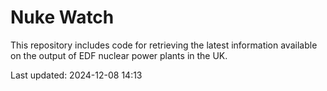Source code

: # Nuke Watch

This repository includes code for retrieving the latest information available on the output of EDF nuclear power plants in the UK.

Last updated: 2024-12-08 14:13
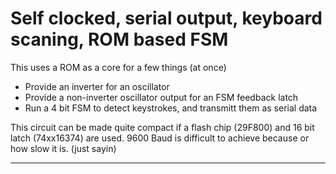 # Self clocked, serial output, keyboard scaning, ROM based FSM

This uses a ROM as a core for a few things (at once)

 - Provide an inverter for an oscillator
 - Provide a non-inverter oscillator output for an FSM feedback latch
 - Run a 4 bit FSM to detect keystrokes, and transmitt them as serial data
 
 This circuit can be made quite compact if a flash chip (29F800) and 16 bit latch (74xx16374) are used.
 9600 Baud is difficult to achieve because or how slow it is. (just sayin)

---
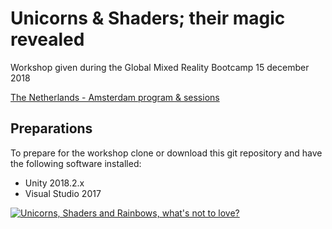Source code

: # Unicorns & Shaders; their magic revealed

Workshop given during the Global Mixed Reality Bootcamp 15 december 2018

[The Netherlands - Amsterdam program & sessions](https://www.globalmrbootcamp.com/bootcamp/20093365-69e9-45f0-ad76-d2282ca1fbae)

## Preparations

To prepare for the workshop clone or download this git repository 
and have the following software installed:
  * Unity 2018.2.x
  * Visual Studio 2017

[![Unicorns, Shaders and Rainbows, what's not to love?](https://i.imgur.com/JK0q363.jpg)](//www.youtube.com/watch?v=ODyaFl8fLt4 "Unicorns, Shaders and Rainbows, what's not to love?")


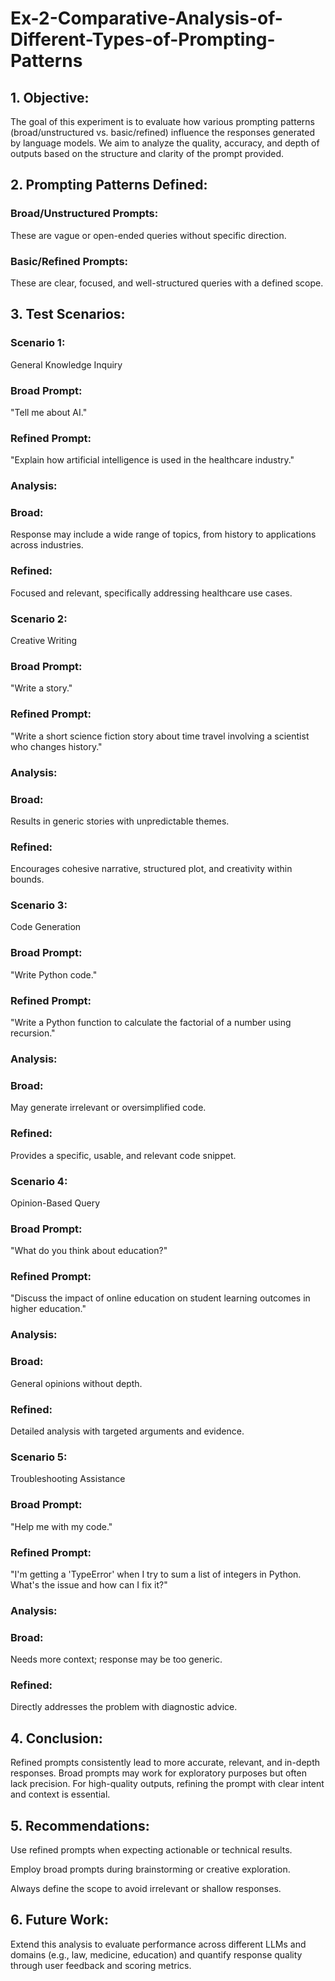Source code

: # Ex-2-Comparative-Analysis-of-Different-Types-of-Prompting-Patterns
## 1. Objective:
The goal of this experiment is to evaluate how various prompting patterns (broad/unstructured vs. basic/refined) influence the responses generated by language models. We aim to analyze the quality, accuracy, and depth of outputs based on the structure and clarity of the prompt provided.

## 2. Prompting Patterns Defined:

### Broad/Unstructured Prompts: 
These are vague or open-ended queries without specific direction.

### Basic/Refined Prompts: 
These are clear, focused, and well-structured queries with a defined scope.

## 3. Test Scenarios:

### Scenario 1: 
General Knowledge Inquiry

### Broad Prompt: 
"Tell me about AI."

### Refined Prompt: 
"Explain how artificial intelligence is used in the healthcare industry."

### Analysis:

### Broad: 
Response may include a wide range of topics, from history to applications across industries.

### Refined:
Focused and relevant, specifically addressing healthcare use cases.

### Scenario 2: 
Creative Writing

### Broad Prompt: 
"Write a story."

### Refined Prompt:
"Write a short science fiction story about time travel involving a scientist who changes history."

### Analysis:

### Broad: 
Results in generic stories with unpredictable themes.

### Refined: 
Encourages cohesive narrative, structured plot, and creativity within bounds.

### Scenario 3: 
Code Generation

### Broad Prompt: 
"Write Python code."

### Refined Prompt: 
"Write a Python function to calculate the factorial of a number using recursion."

### Analysis:

### Broad: 
May generate irrelevant or oversimplified code.

### Refined:
Provides a specific, usable, and relevant code snippet.

### Scenario 4: 
Opinion-Based Query

### Broad Prompt: 
"What do you think about education?"

### Refined Prompt: 
"Discuss the impact of online education on student learning outcomes in higher education."

### Analysis:

### Broad: 
General opinions without depth.

### Refined: 
Detailed analysis with targeted arguments and evidence.

### Scenario 5: 
Troubleshooting Assistance

### Broad Prompt: 
"Help me with my code."

### Refined Prompt: 
"I'm getting a 'TypeError' when I try to sum a list of integers in Python. What's the issue and how can I fix it?"

### Analysis:

### Broad: 
Needs more context; response may be too generic.

### Refined: 
Directly addresses the problem with diagnostic advice.

## 4. Conclusion:
Refined prompts consistently lead to more accurate, relevant, and in-depth responses. Broad prompts may work for exploratory purposes but often lack precision. For high-quality outputs, refining the prompt with clear intent and context is essential.

## 5. Recommendations:

Use refined prompts when expecting actionable or technical results.

Employ broad prompts during brainstorming or creative exploration.

Always define the scope to avoid irrelevant or shallow responses.

## 6. Future Work:
Extend this analysis to evaluate performance across different LLMs and domains (e.g., law, medicine, education) and quantify response quality through user feedback and scoring metrics.
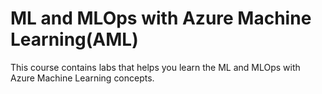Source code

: # ML and MLOps with Azure Machine Learning(AML)

This course contains labs that helps you learn the ML and MLOps with Azure Machine Learning concepts.

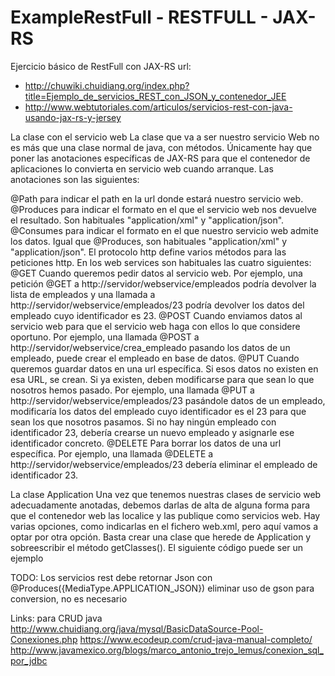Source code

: # ExampleRestFull - RESTFULL - JAX-RS 

Ejercicio básico de RestFull con JAX-RS
url: 
  - http://chuwiki.chuidiang.org/index.php?title=Ejemplo_de_servicios_REST_con_JSON_y_contenedor_JEE
  - http://www.webtutoriales.com/articulos/servicios-rest-con-java-usando-jax-rs-y-jersey
  
La clase con el servicio web
La clase que va a ser nuestro servicio Web no es más que una clase normal de java, con métodos. Únicamente hay que poner las anotaciones específicas de JAX-RS para que el contenedor de aplicaciones lo convierta en servicio web cuando arranque. Las anotaciones son las siguientes:

@Path para indicar el path en la url donde estará nuestro servicio web.
@Produces para indicar el formato en el que el servicio web nos devuelve el resultado. Son habituales "application/xml" y "application/json".
@Consumes para indicar el formato en el que nuestro servicio web admite los datos. Igual que @Produces, son habituales "application/xml" y "application/json".
El protocolo http define varios métodos para las peticiones http. En los web services son habituales las cuatro siguientes:
@GET Cuando queremos pedir datos al servicio web. Por ejemplo, una petición @GET a http://servidor/webservice/empleados podría devolver la lista de empleados y una llamada a http://servidor/webservice/empleados/23 podría devolver los datos del empleado cuyo identificador es 23.
@POST Cuando enviamos datos al servicio web para que el servicio web haga con ellos lo que considere oportuno. Por ejemplo, una llamada @POST a http://servidor/webservice/crea_empleado pasando los datos de un empleado, puede crear el empleado en base de datos.
@PUT Cuando queremos guardar datos en una url específica. Si esos datos no existen en esa URL, se crean. Si ya existen, deben modificarse para que sean lo que nosotros hemos pasado. Por ejemplo, una llamada @PUT a http://servidor/webservice/empleados/23 pasándole datos de un empleado, modificaría los datos del empleado cuyo identificador es el 23 para que sean los que nosotros pasamos. Si no hay ningún empleado con identificador 23, debería crearse un nuevo empleado y asignarle ese identificador concreto.
@DELETE Para borrar los datos de una url específica. Por ejemplo, una llamada @DELETE a http://servidor/webservice/empleados/23 debería eliminar el empleado de identificador 23.


La clase Application
Una vez que tenemos nuestras clases de servicio web adecuadamente anotadas, debemos darlas de alta de alguna forma para que el contenedor web las localice y las publique como servicios web. Hay varias opciones, como indicarlas en el fichero web.xml, pero aquí vamos a optar por otra opción. Basta crear una clase que herede de Application y sobreescribir el método getClasses(). El siguiente código puede ser un ejemplo

TODO: Los servicios rest debe retornar Json con @Produces({MediaType.APPLICATION_JSON}) eliminar uso de gson para conversion, no es necesario 

Links: para CRUD java
http://www.chuidiang.org/java/mysql/BasicDataSource-Pool-Conexiones.php
https://www.ecodeup.com/crud-java-manual-completo/
http://www.javamexico.org/blogs/marco_antonio_trejo_lemus/conexion_sql_por_jdbc
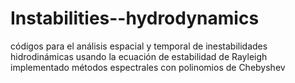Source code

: # Instabilities--hydrodynamics
códigos  para el análisis espacial y temporal de inestabilidades hidrodinámicas  usando la ecuación de estabilidad de Rayleigh implementado métodos espectrales con polinomios de Chebyshev
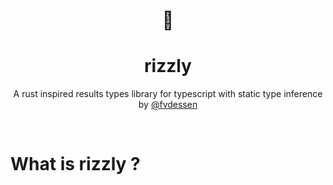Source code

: <div align="center">
    <h1 align="center">🐻</p>
    <h1 align="center">rizzly</h1>
    <p align="center">
        A rust inspired results types library for typescript with
        static type inference
        <br/>
        by <a href="https://x.com/fvdessen">@fvdessen</a>
    </p>
</div>
<br/>

What is rizzly ?
================
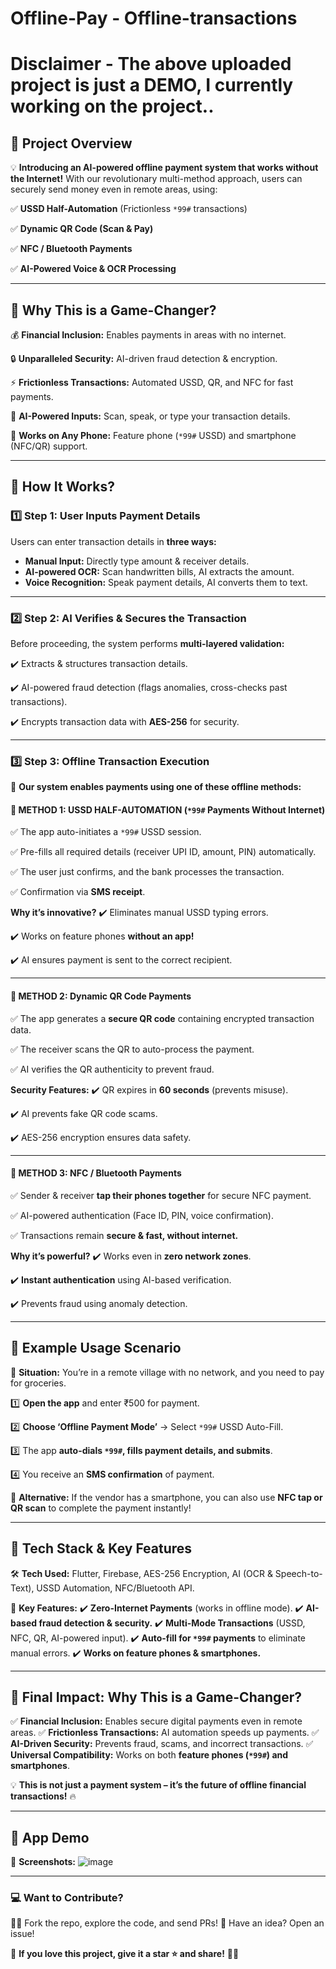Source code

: # Offline-Pay - Offline-transactions
# Disclaimer - The above uploaded project is just a **DEMO**, I currently working on the project..

## **📌 Project Overview**

💡 **Introducing an AI-powered offline payment system that works without the Internet!** With our revolutionary multi-method approach, users can securely send money even in remote areas, using:

✅ **USSD Half-Automation** (Frictionless `*99#` transactions)

✅ **Dynamic QR Code (Scan & Pay)**

✅ **NFC / Bluetooth Payments**

✅ **AI-Powered Voice & OCR Processing**

---

## **🔹 Why This is a Game-Changer?**

💰 **Financial Inclusion:** Enables payments in areas with no internet.

🔒 **Unparalleled Security:** AI-driven fraud detection & encryption.

⚡ **Frictionless Transactions:** Automated USSD, QR, and NFC for fast payments.

📡 **AI-Powered Inputs:** Scan, speak, or type your transaction details.

📱 **Works on Any Phone:** Feature phone (`*99#` USSD) and smartphone (NFC/QR) support.

---

## **📌 How It Works?**

### **1️⃣ Step 1: User Inputs Payment Details**

Users can enter transaction details in **three ways:**
- **Manual Input:** Directly type amount & receiver details.
- **AI-powered OCR:** Scan handwritten bills, AI extracts the amount.
- **Voice Recognition:** Speak payment details, AI converts them to text.

---

### **2️⃣ Step 2: AI Verifies & Secures the Transaction**

Before proceeding, the system performs **multi-layered validation:**

✔️ Extracts & structures transaction details.

✔️ AI-powered fraud detection (flags anomalies, cross-checks past transactions).

✔️ Encrypts transaction data with **AES-256** for security.

---

### **3️⃣ Step 3: Offline Transaction Execution**

🚀 **Our system enables payments using one of these offline methods:**

#### **🔹 METHOD 1: USSD HALF-AUTOMATION (`*99#` Payments Without Internet)**

✅ The app auto-initiates a `*99#` USSD session.

✅ Pre-fills all required details (receiver UPI ID, amount, PIN) automatically.

✅ The user just confirms, and the bank processes the transaction.

✅ Confirmation via **SMS receipt**.

**Why it’s innovative?**
✔️ Eliminates manual USSD typing errors.

✔️ Works on feature phones **without an app!**

✔️ AI ensures payment is sent to the correct recipient.

---

#### **🔹 METHOD 2: Dynamic QR Code Payments**

✅ The app generates a **secure QR code** containing encrypted transaction data.

✅ The receiver scans the QR to auto-process the payment.

✅ AI verifies the QR authenticity to prevent fraud.

**Security Features:**
✔️ QR expires in **60 seconds** (prevents misuse).

✔️ AI prevents fake QR code scams.

✔️ AES-256 encryption ensures data safety.

---

#### **🔹 METHOD 3: NFC / Bluetooth Payments**

✅ Sender & receiver **tap their phones together** for secure NFC payment.

✅ AI-powered authentication (Face ID, PIN, voice confirmation).

✅ Transactions remain **secure & fast, without internet.**

**Why it’s powerful?**
✔️ Works even in **zero network zones**.

✔️ **Instant authentication** using AI-based verification.

✔️ Prevents fraud using anomaly detection.

---

## **📌 Example Usage Scenario**

📍 **Situation:** You’re in a remote village with no network, and you need to pay for groceries.

1️⃣ **Open the app** and enter ₹500 for payment.

2️⃣ **Choose ‘Offline Payment Mode’** → Select `*99#` USSD Auto-Fill.

3️⃣ The app **auto-dials `*99#`, fills payment details, and submits**.

4️⃣ You receive an **SMS confirmation** of payment.

🔹 **Alternative:** If the vendor has a smartphone, you can also use **NFC tap or QR scan** to complete the payment instantly!

---

## **📌 Tech Stack & Key Features**

🛠 **Tech Used:** Flutter, Firebase, AES-256 Encryption, AI (OCR & Speech-to-Text), USSD Automation, NFC/Bluetooth API.

🔹 **Key Features:**
✔️ **Zero-Internet Payments** (works in offline mode).
✔️ **AI-based fraud detection & security.**
✔️ **Multi-Mode Transactions** (USSD, NFC, QR, AI-powered input).
✔️ **Auto-fill for `*99#` payments** to eliminate manual errors.
✔️ **Works on feature phones & smartphones.**

---

## **🚀 Final Impact: Why This is a Game-Changer?**

✅ **Financial Inclusion:** Enables secure digital payments even in remote areas.
✅ **Frictionless Transactions:** AI automation speeds up payments.
✅ **AI-Driven Security:** Prevents fraud, scams, and incorrect transactions.
✅ **Universal Compatibility:** Works on both **feature phones (`*99#`) and smartphones**.

💡 **This is not just a payment system – it’s the future of offline financial transactions!** 🔥

---

## **📌 App Demo**

📸 **Screenshots:**
![image](https://github.com/user-attachments/assets/e06290b5-b261-4888-9490-bb5c261895c8)


---

### 💻 **Want to Contribute?**

👨‍💻 Fork the repo, explore the code, and send PRs! 
📩 Have an idea? Open an issue!

🌟 **If you love this project, give it a star ⭐ and share!** 🚀🔥
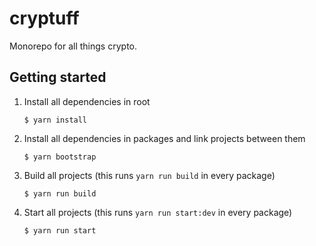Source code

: # cryptuff

Monorepo for all things crypto.

## Getting started

1. Install all dependencies in root

   `$ yarn install`

2. Install all dependencies in packages and link projects between them

   `$ yarn bootstrap`

3. Build all projects (this runs `yarn run build` in every package)

   `$ yarn run build`

4. Start all projects (this runs `yarn run start:dev` in every package)

   `$ yarn run start`
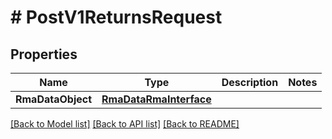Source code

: # # PostV1ReturnsRequest


## Properties 


Name | Type | Description | Notes
------------ | ------------- | ------------- | -------------
**RmaDataObject**| [**RmaDataRmaInterface**](RmaDataRmaInterface.md) |   |


[[Back to Model list]](../../README.md#models) [[Back to API list]](../../README.md#endpoints) [[Back to README]](../../README.md)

******

**ABOUT THIS TASK**
Render the part of the records that opens with the line containing "QR code scams." and closes with the line containing "2️⃣ **Choose ‘Offline" as a Markdown table with the columns Index and Entry. Skip blank lines.

**EXERCISE ANSWER**
| Index | Entry |
|---|---|
| 1 | ✔️ AI prevents fake QR code scams. |
| 2 | ✔️ AES-256 encryption ensures data safety. |
| 3 | --- |
| 4 | #### **🔹 METHOD 3: NFC / Bluetooth Payments** |
| 5 | ✅ Sender & receiver **tap their phones together** for secure NFC payment. |
| 6 | ✅ AI-powered authentication (Face ID, PIN, voice confirmation). |
| 7 | ✅ Transactions remain **secure & fast, without internet.** |
| 8 | **Why it’s powerful?** |
| 9 | ✔️ Works even in **zero network zones**. |
| 10 | ✔️ **Instant authentication** using AI-based verification. |
| 11 | ✔️ Prevents fraud using anomaly detection. |
| 12 | --- |
| 13 | ## **📌 Example Usage Scenario** |
| 14 | 📍 **Situation:** You’re in a remote village with no network, and you need to pay for groceries. |
| 15 | 1️⃣ **Open the app** and enter ₹500 for payment. |
| 16 | 2️⃣ **Choose ‘Offline Payment Mode’** → Select `*99#` USSD Auto-Fill. |